Let's recount what we know about the situation:
- It was making a ton of money.
- There was an application running it.
- There was no source code for the application, and no vendor to contact to get it.
- The application had to access a database by knowing the DB file location.
- Gulfomatic's Solutioneers tried several potential solutions before finding the one that worked
That's all we know initially. What does that tell us?
- Our solution needs to be implemented quickly, and we have money to spend if we need to.
- Even if the application itself is the cause of our problems, we can't change it because we lack the source code, so our solution has to be done outside of the app itself.
- Whatever solution we come up with has to take into account the fact that we're using a file path to access a database.
- You can work methodically - trying the simplest solutions first, and revise them as more information presents itself.
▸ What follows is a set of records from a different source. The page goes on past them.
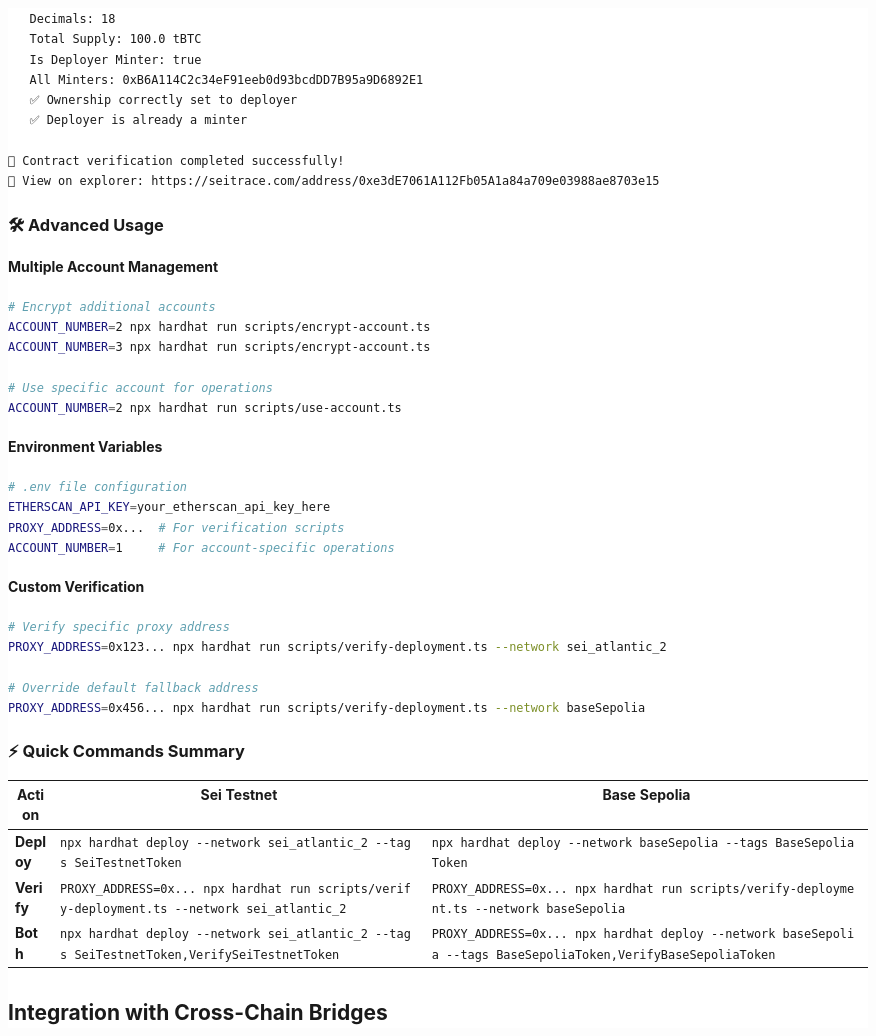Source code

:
 ```bash
   Decimals: 18
   Total Supply: 100.0 tBTC
   Is Deployer Minter: true
   All Minters: 0xB6A114C2c34eF91eeb0d93bcdDD7B95a9D6892E1
   ✅ Ownership correctly set to deployer
   ✅ Deployer is already a minter

🎉 Contract verification completed successfully!
🔗 View on explorer: https://seitrace.com/address/0xe3dE7061A112Fb05A1a84a709e03988ae8703e15
```

### 🛠️ Advanced Usage

#### **Multiple Account Management**
```bash
# Encrypt additional accounts
ACCOUNT_NUMBER=2 npx hardhat run scripts/encrypt-account.ts
ACCOUNT_NUMBER=3 npx hardhat run scripts/encrypt-account.ts

# Use specific account for operations
ACCOUNT_NUMBER=2 npx hardhat run scripts/use-account.ts
```

#### **Environment Variables**
```bash
# .env file configuration
ETHERSCAN_API_KEY=your_etherscan_api_key_here
PROXY_ADDRESS=0x...  # For verification scripts
ACCOUNT_NUMBER=1     # For account-specific operations
```

#### **Custom Verification**
```bash
# Verify specific proxy address
PROXY_ADDRESS=0x123... npx hardhat run scripts/verify-deployment.ts --network sei_atlantic_2

# Override default fallback address
PROXY_ADDRESS=0x456... npx hardhat run scripts/verify-deployment.ts --network baseSepolia
```

### ⚡ Quick Commands Summary

| Action | Sei Testnet | Base Sepolia |
|--------|-------------|--------------|
| **Deploy** | `npx hardhat deploy --network sei_atlantic_2 --tags SeiTestnetToken` | `npx hardhat deploy --network baseSepolia --tags BaseSepoliaToken` |
| **Verify** | `PROXY_ADDRESS=0x... npx hardhat run scripts/verify-deployment.ts --network sei_atlantic_2` | `PROXY_ADDRESS=0x... npx hardhat run scripts/verify-deployment.ts --network baseSepolia` |
| **Both** | `npx hardhat deploy --network sei_atlantic_2 --tags SeiTestnetToken,VerifySeiTestnetToken` | `PROXY_ADDRESS=0x... npx hardhat deploy --network baseSepolia --tags BaseSepoliaToken,VerifyBaseSepoliaToken` |

## Integration with Cross-Chain Bridges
But where do we go from here? The answer came from
shag in
the comments to the original post:
any clue as to what we're working with here? what kind of app are we talking about? what are the pieces in the puzzle that makes it go? what are the symptoms? what kind of access do we have? what kind of layers to we have? what kind of hardware do we have? what kind of os do we have?
i think we need to address what we are dealing with prior to the how to resolve the problem.
that being said, from a high level (and i mean like jupiter), some basic things are:
- identify symptoms
- scour logs
We start by identifying the symptoms. In this case, the application is crashing. What are the potential bottlenecks in the system that might cause it to crash? Are we lacking bandwidth? Is the web server crawling to a halt? Is the application itself using too many resources? Can the DB handle the load being thrown its way? Maybe the combination of these things is just causing the computer to crash.
Reading the logs and monitoring the different processes will probably give you an idea of who is the culprit.
Check the application logs if it has them. Check the web server and DB logs. Check your OS logs. Just like in programming, you cannot just make changes in random places to improve performance. You need to analyze the system's behavior to find the bottleneck, which will tell you where your changes will be most effective.
That gives us several potential bottlenecks:
- Insufficient computational ability in processor speed, disk space / speed, or memory. Completely a hardware problem.
-
The web server + database + application combined are just too much for the current hardware to handle.
-
The database itself just cannot handle the number of requests being sent its way.
-
The application (which lacks source code!) is the bottleneck. It hogs processor cycles and memory like a squirrel hoards nuts.
(What did I miss?)
Given what we know about the situation, what would you do in each scenario?